▶ **Exercise requirements**:
#1 In the blog entry on cutting down fruit trees, why didn't the writer plant vegetables in the front yard instead? Answer in one to three sentences.
#2 Which trees were cut down, according to the blog entry on cutting down fruit trees?

▶ **Extract**:
********************
Wednesday, February 1, 2012

of trees and change (now with pictures)

I waited and waited to post this entry as I wanted to have some pictures to go along with it.  I took said pictures and patiently (ok, not so patiently) tried various cords and configurations but, alas, the pictures will not move from my camera to my computer.  Ah well, perhaps that's for the best as the pictures are not for the faint of heart.  Enough with preambles, though.... Got the camera working!
This weekend we cut down three of our fruit trees.  It's hard for me to even write that, to put it out there to the world that I purposely led to the death of three healthy trees.  But the decision was not made lightly.  I had been mulling the idea over for some time.  Years, actually.  You see, we cut down three trees on our second level of property.  We cut two grapefruit and an orange tree.  For years we had been dealing with growing issues on our property- we just had too much shade. We put raised beds wherever we saw that there might be sun for at least 4-6 hours out of the day to grow vegetables in.  But 4-6 hours is just not enough sunlight for most vegetables to thrive.    We (by which I mean Jed) spent hours climbing the orange and grapefruit trees each spring to cut off growth on the north side to try to keep a minimum of sun on our veggies below and even more hours collecting uneaten fruit that inevitably dropped to the ground and rotted.  We contemplated adding veggies to our front yard and while I'm all for the Food Not Lawns movement, we don't have a lawn in the front (or the back for that matter) and I am too in love with the natives garden we are slowly but surely creating in our front yard to dig it up and start over.  I thought hard about water usage, accessibility, land use, hours of sunlight, what foods I wanted to grow, etc.
********************
▶ **Extracted information**:
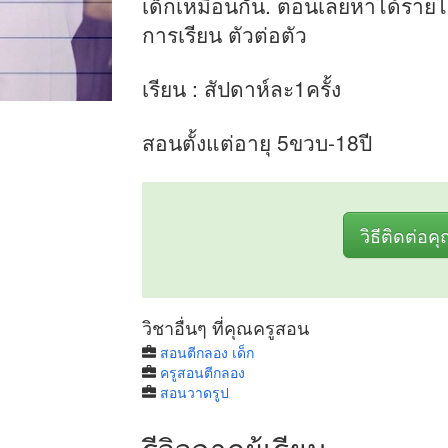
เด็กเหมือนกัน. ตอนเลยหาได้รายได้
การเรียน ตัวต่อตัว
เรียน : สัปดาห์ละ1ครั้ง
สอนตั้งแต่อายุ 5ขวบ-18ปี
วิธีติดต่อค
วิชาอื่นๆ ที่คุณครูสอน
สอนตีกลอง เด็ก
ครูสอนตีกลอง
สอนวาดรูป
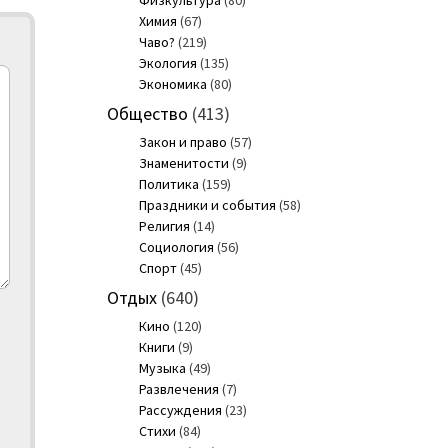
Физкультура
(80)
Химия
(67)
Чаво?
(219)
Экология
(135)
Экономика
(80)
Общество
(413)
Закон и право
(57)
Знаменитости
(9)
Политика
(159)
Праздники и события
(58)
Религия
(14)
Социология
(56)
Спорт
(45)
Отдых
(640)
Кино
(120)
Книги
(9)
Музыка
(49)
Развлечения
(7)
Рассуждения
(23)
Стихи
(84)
********************
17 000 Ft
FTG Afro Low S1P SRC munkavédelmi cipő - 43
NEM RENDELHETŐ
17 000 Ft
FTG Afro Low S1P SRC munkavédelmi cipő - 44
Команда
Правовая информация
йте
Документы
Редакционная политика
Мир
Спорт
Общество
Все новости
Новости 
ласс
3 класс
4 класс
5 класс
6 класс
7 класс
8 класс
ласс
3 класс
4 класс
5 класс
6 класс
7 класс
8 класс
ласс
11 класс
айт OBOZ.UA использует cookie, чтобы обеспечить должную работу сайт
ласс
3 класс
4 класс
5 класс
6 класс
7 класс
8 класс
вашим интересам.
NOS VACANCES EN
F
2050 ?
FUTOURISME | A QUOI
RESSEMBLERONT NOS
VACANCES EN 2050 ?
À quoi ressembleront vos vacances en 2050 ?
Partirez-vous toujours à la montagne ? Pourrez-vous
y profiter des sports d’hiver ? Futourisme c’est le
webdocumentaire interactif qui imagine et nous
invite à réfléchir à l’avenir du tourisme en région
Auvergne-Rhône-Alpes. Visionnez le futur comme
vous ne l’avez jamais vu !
********************
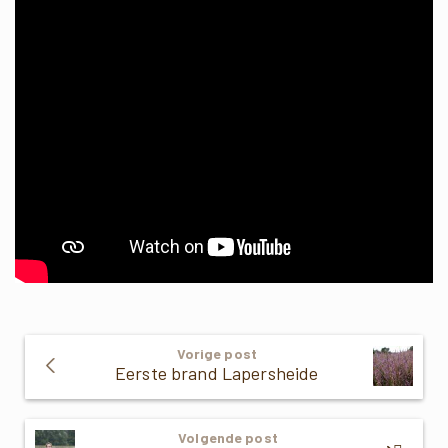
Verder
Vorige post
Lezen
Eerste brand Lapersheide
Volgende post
********************
▶ **Replies**:
#1 The front yard has no lawn to replace, so the Food Not Lawns approach didn't apply. The writer also loves the native-plant garden being built there and didn't want to dig it up and start over.

#2 Two grapefruit trees and an orange tree.